Dublin South West TD, Seán Crowe, has described the results of a Newstalk poll, which shows the cost of childcare has increased by an average of 5.5% across the State, as extremely worrying.
The Sinn Féin TD said it should be a call to action for the Government ahead of the 2019 Budget.
Deputy Seán Crowe said:
“This poll from Newstalk listeners is another indication of the worrying costs that are facing parents as they try to meet rising childcare costs. This timely survey of listeners suggests that costs have risen by an average of 5.5% across the State.
“The survey confirms that parents are paying way over the odds, the equivalent of a second mortgage, in childcare costs. This is extremely worrying and should be a call to action for the Government ahead of the 2019 Budget.
“Unfortunately, decades of Government underinvestment in early years’ services have forced many parents into paying astronomical sums for childminding.
“Not only are parents struggling to cover the costs of childcare, but increased administration and costs are leaving many providers in increasingly difficult and challenging situations. Meanwhile many childcare workers’ wages are also well below the living wage and reliant on family income supplement.
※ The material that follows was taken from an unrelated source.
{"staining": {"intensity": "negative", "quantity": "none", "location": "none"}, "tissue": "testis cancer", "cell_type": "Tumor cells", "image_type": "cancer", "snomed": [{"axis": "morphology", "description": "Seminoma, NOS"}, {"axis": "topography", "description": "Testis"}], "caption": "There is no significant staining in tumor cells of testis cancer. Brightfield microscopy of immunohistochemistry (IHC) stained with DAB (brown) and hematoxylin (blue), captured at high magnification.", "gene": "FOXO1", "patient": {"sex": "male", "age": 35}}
“Another clear knock-on effect is that we are seeing more and more parents being forced out of returning to work after a pregnancy because the cost of childcare is so exorbitant.
“Worryingly, one section of Government has led the debate down the path of suggesting a ‘Granny Grant’.
“Shane Ross and his Independent Alliance group seem to be more worried about the next election and gimmicks, than any structured reform of our childcare system in order to bring about a system that is affordable.
“His so-called ‘Granny Grant’ would cost the taxpayer €70 million, and while it might be popular with some grandparents, it will do nothing to structurally reform the current system and the challenges facing parents.”
“Sinn Féin has continually highlighted over consecutive Budgets how childcare costs can be brought down through state intervention and investment in early years’ services.
“This will have to involve an increase in the Universal Childcare Subsidy in order to help offset high costs to parents. Based on last year’s figures from the Department of Finance, it would cost €116 million to cut the cost of childcare by half, through an increase of the Universal Childcare Subsidy of €2 per hour.
“We also need to see an increase in Capitation Grants to support providers in delivering quality childcare, the continued upskilling and professionalization of the sector, and we need to see real progress towards a sector-wide pay agreement to ensure that the every childcare worker receives, at the very minimum, a living wage.
“The Newstalk Poll, while not surprising, is timely and should act as a call for action on childcare costs.”